Http://www.jianshu.com/p/7df2593a01ce

Related Reference links :

Reference
http://www.qingpingshan.com/rjbc/dashuju/228593.html

10 minutes to fix
http://python.jobbole.com/84416/.

Official document
http://pandas.pydata.org/pandas-docs/stable/index.html

operation index
https://www.dataquest.io/ Blog/images/cheat-sheets/pandas-cheat-sheet.pdf

Advanced

fetch Number (element):

Take a specific data in DF
iloc     Index Locate 
example:
    print df.iloc[0,0]
    print df.iloc[1, 1]
    print DF.ILOC[19, 7]

if DF is a date index +  a,b,c column name

Loc      Locate

df.loc[' 2017-01-01 ', ' a '  ]

Fetch number (line):

    One_row = df.iloc[4]
    one_row2 = df.loc[' 2013-01-02 '
    ) print type (One_row)


takes a row, after which the data type is   Series
can  one_row.iloc[1], and then access the data in the Series

    print one_row.iloc[1]
    print one_row.loc[' A ']

Fetch number (column):

Column2 = Df[' A ']

Column2 is

the data in a series type print type (COLUMN2) accessible

column
    print column2[0]
    print column2[' 2013-01-03 ']

fetch number (slice):

Row mode slice

    dfsub1 = df.iloc[4:5]
    print type (DFSUB1)
    print  dfsub1

    dfsub2 = df.loc[' 2013-01-03 ': ' 2013-01-05 ']
    print  dfsub2

The result of the slice is DF,  and changing the dfsub will change the DF at the same time


----------------------------- --------------------
column mode 
    print ' Get sub by  column mode '
    dfsub = df[[' A ', ' B ']]
    print type ( dfsub)
    print  dfsub


-------------------------------------------------
subset 
row  x  column
mode one:
    print ' Get sub by  row  X column  mode '
    dfsub = df.loc[' 20130102 ': ' 20130104 ', [' A ', ' B ']]
    print type (dfsub)
    print  dfsub
mode two

dfsub = df.iloc[1:3, 1:3]
--- ----------------------------------------------

Fetch number (conditional slice):

Dfsub =  df[  (DF. A > 0) and  (DF. B > 0)  ] The
result type is DF

This thing really wants the select where in the database to 

send a special condition

print df[df > 0]

Line traversal:

Contact Us

The content source of this page is from Internet, which doesn't represent Alibaba Cloud's opinion; products and services mentioned on that page don't have any relationship with Alibaba Cloud. If the content of the page makes you feel confusing, please write us an email, we will handle the problem within 5 days after receiving your email.

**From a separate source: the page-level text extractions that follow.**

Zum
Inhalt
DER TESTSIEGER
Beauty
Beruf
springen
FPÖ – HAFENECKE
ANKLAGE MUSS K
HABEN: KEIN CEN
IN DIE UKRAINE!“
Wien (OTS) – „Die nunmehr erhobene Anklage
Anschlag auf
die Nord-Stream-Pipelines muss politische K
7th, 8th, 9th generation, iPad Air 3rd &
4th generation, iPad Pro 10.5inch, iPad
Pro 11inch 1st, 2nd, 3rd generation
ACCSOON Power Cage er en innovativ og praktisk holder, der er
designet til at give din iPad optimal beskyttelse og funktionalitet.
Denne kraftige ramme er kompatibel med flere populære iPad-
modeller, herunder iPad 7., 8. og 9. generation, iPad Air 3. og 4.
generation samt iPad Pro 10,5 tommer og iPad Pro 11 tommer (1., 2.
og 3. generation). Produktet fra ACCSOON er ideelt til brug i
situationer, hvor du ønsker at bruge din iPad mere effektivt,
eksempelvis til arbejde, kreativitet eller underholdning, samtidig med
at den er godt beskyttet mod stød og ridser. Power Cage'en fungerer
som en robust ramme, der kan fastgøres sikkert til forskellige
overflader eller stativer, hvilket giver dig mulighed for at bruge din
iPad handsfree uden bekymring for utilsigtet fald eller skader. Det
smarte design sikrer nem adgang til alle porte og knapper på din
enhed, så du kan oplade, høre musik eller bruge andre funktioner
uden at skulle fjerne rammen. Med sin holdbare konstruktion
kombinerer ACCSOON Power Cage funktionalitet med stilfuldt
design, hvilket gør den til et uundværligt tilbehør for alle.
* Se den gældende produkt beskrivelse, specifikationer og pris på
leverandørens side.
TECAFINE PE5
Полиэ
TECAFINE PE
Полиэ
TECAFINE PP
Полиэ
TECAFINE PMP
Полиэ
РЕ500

If you find any instances of plagiarism from the community, please send an email to: info-contact@alibabacloud.com and provide relevant evidence. A staff member will contact you within 5 working days.

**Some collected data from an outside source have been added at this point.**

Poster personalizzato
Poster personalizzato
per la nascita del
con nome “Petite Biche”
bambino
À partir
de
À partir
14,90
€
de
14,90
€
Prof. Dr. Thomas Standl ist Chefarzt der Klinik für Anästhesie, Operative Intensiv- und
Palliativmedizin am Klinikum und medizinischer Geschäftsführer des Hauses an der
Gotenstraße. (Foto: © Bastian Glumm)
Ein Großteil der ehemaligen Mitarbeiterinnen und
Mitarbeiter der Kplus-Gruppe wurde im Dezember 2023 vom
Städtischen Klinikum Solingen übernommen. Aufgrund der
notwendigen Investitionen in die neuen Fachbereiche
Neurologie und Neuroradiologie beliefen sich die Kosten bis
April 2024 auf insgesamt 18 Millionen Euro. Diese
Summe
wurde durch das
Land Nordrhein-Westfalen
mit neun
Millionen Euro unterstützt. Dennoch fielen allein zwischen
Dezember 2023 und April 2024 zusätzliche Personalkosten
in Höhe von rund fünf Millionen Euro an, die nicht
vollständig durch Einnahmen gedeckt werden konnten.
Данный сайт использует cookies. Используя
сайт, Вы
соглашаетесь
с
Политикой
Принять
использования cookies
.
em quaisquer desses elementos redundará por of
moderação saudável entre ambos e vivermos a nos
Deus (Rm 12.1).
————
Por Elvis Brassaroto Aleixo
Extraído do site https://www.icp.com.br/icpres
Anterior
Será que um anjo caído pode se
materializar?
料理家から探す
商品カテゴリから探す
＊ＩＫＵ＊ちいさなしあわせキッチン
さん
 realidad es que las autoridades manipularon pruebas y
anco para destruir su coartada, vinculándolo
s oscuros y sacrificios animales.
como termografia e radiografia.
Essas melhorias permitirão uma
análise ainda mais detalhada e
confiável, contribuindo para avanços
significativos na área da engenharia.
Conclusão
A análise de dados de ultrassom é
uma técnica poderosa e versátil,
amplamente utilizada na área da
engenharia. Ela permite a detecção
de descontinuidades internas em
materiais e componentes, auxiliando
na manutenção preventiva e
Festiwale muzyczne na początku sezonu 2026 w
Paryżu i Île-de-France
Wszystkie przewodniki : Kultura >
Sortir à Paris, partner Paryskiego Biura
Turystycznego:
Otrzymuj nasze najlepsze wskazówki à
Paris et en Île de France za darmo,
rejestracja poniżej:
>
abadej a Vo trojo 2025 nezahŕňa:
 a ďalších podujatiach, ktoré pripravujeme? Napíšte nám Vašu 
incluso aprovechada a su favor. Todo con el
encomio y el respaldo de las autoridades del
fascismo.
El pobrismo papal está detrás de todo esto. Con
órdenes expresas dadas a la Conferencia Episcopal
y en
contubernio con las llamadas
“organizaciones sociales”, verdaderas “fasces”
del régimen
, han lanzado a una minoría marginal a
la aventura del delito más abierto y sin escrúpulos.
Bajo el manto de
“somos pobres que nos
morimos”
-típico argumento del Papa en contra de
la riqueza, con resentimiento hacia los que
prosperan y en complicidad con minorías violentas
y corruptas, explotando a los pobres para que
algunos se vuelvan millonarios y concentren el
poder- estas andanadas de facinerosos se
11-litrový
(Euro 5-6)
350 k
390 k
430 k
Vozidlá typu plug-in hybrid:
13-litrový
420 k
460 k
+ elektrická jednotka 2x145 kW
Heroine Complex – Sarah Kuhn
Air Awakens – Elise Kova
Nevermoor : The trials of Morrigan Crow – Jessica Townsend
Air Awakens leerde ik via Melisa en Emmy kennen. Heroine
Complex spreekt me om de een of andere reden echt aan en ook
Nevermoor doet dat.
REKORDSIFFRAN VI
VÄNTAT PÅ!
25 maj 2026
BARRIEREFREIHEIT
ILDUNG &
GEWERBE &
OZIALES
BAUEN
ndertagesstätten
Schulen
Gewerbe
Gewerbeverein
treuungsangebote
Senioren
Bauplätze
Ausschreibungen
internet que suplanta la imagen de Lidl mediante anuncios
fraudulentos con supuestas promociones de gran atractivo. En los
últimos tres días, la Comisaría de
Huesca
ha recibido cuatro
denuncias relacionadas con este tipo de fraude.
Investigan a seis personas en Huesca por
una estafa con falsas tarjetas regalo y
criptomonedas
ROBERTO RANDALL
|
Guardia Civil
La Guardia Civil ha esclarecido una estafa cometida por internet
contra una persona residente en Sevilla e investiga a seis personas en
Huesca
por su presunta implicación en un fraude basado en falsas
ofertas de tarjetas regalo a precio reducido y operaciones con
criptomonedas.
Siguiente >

A Free Trial That Lets You Build Big!

Start building with 50+ products and up to 12 months usage for Elastic Compute Service

  • Sales Support

    1 on 1 presale consultation

  • After-Sales Support

    24/7 Technical Support 6 Free Tickets per Quarter Faster Response

  • Alibaba Cloud offers highly flexible support services tailored to meet your exact needs.